The Madonna of the Stairs (Madonna della Scala) is a fresco fragment (196 by 141 cm) by the Italian Renaissance artist Correggio, dating to c. 1522–1523 and now in the Galleria Nazionale di Parma.

==History==
It was originally part of a fresco on the internal facade of the east gate of Parma, known as the San Michele gate and the start of the route to Reggio Emilia. It was seen there and praised by Vasari. When the walls were upgraded by Pope Paul III in 1555, the gatehouse was demolished and the fresco was detached from the wall and moved to the neighbouring oratory of Santa Maria della Scala, named since it could only be accessed by one staircase.

The Danish ambassador to Britain Jens Wolff visited the oratory in 1785 and mentioned "the absurd effect provoked by the zeal of some ignorant fanatic who in the church of Madonna della Scala nailed a silver crown onto the Virgin painted by Correggio and thus disfigured an incomparable work by an act of the grossest barbarity". Germaine de Staël, in her 1807 novel Corinne, also described the fresco as "perhaps the only painting which knows how to give to lowered eyes a raised and penetrating expression as if they were raised to heaven.
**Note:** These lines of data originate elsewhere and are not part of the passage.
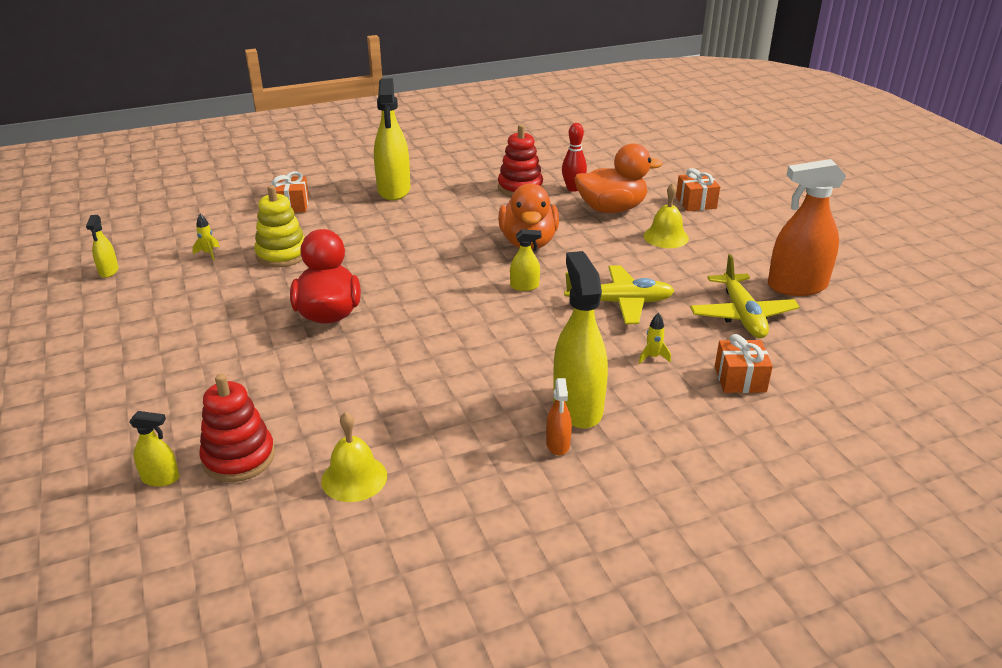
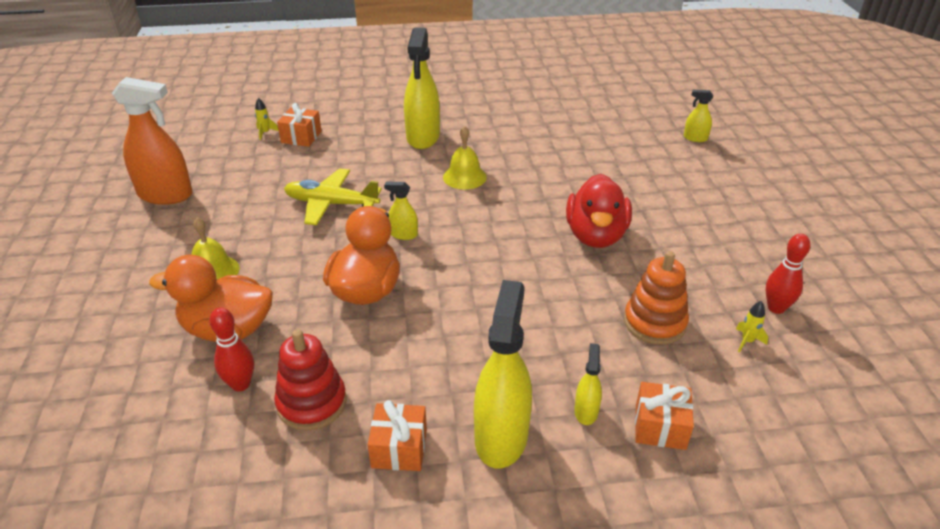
camera: 165 degrees left, 5 degrees up
yellow spray bottle [86,215,118,278] -> yellow spray bottle moved to [574,343,602,425]
red stacking toy [199,374,275,482] -> none
yellow stacking toy [254,185,305,268] -> orange stacking toy [624,251,689,345]
yellow bell [321,412,387,502] -> yellow bell moved to [443,126,487,190]
orange spray bottle [546,378,572,456] -> none
yellow rocket [639,313,671,364] -> yellow rocket moved to [255,98,279,140]
orange gift [676,168,720,211] -> orange gift moved to [368,400,427,471]
yellow plane [690,254,800,338] -> none
none -> red bowling pin [766,234,810,314]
The veil falling across her gaze takes nothing away from the feeling or thought, but makes them more enchanted; gives them a heavenly mystery. The painting has almost come off the wall and you can see the colour tremble as if a breath could make it fall".

When the oratory was demolished on 4 December 1812 the fresco was moved to its present home in the Galleria Nazionale di Parma. It was restored in 1948, removing it from its original support and transferring it to canvas. Another intervention in 1968 removed arbitrary additions to the work.